◆ Modification records ◆

════

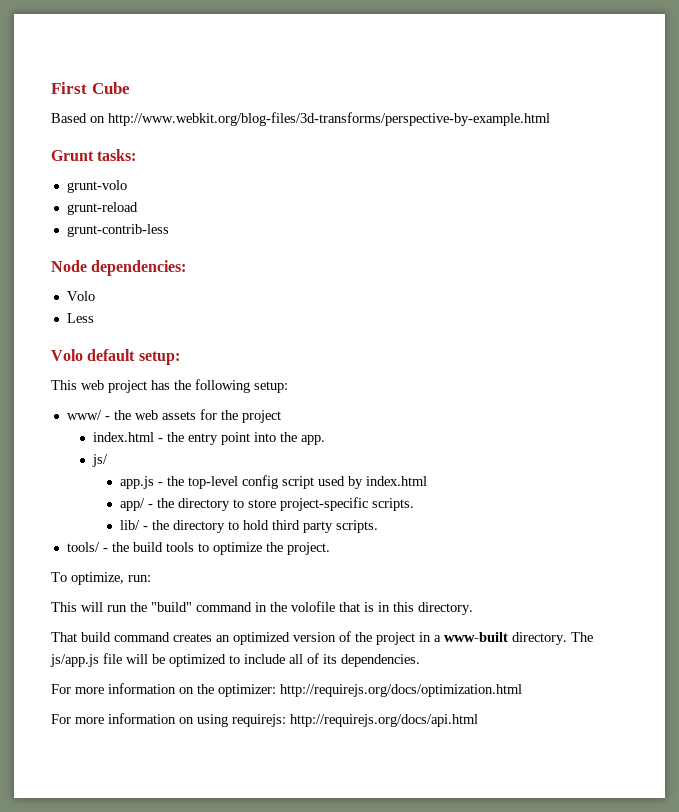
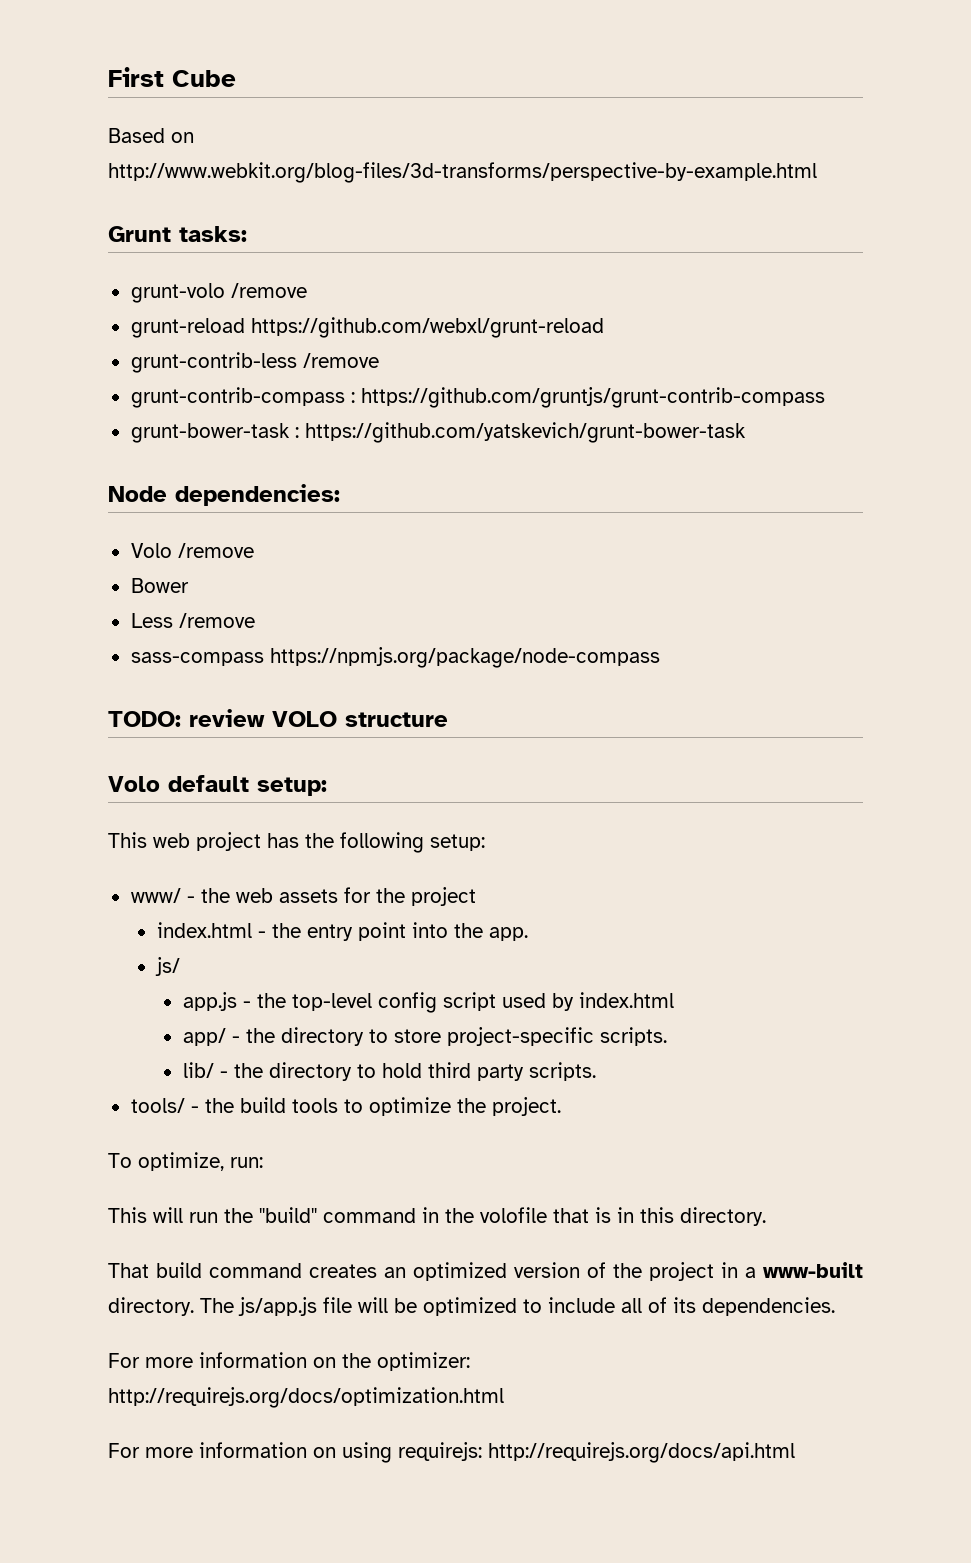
(127, 186) none -> [230,283,307,298] /remove
(138, 208) none -> [250,317,604,338] https://github.com/webxl/grunt-reload
(169, 230) none -> [302,353,379,368] [130,387,825,408] [130,422,746,443] /remove // grunt-contrib-compass : https://github.com/gruntjs/grunt-contrib-compass // grunt-bower-task : https://github.com/yatskevich/grunt-bower-task
(95, 296) none -> [177,543,254,558] [130,578,189,593] /remove // Bower
(94, 318) none -> [178,613,255,628] [130,647,660,668] [108,709,448,727] /remove // sass-compass https://npmjs.org/package/node-compass // TODO: review VOLO structure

════

◆ EXERCISE ◆
Reproduce, with both ends included, the lines from the one holding "(138, 208) none" to the end of the records above.

◆ SOLUTION FOR THIS PROBLEM ◆
(138, 208) none -> [250,317,604,338] https://github.com/webxl/grunt-reload
(169, 230) none -> [302,353,379,368] [130,387,825,408] [130,422,746,443] /remove // grunt-contrib-compass : https://github.com/gruntjs/grunt-contrib-compass // grunt-bower-task : https://github.com/yatskevich/grunt-bower-task
(95, 296) none -> [177,543,254,558] [130,578,189,593] /remove // Bower
(94, 318) none -> [178,613,255,628] [130,647,660,668] [108,709,448,727] /remove // sass-compass https://npmjs.org/package/node-compass // TODO: review VOLO structure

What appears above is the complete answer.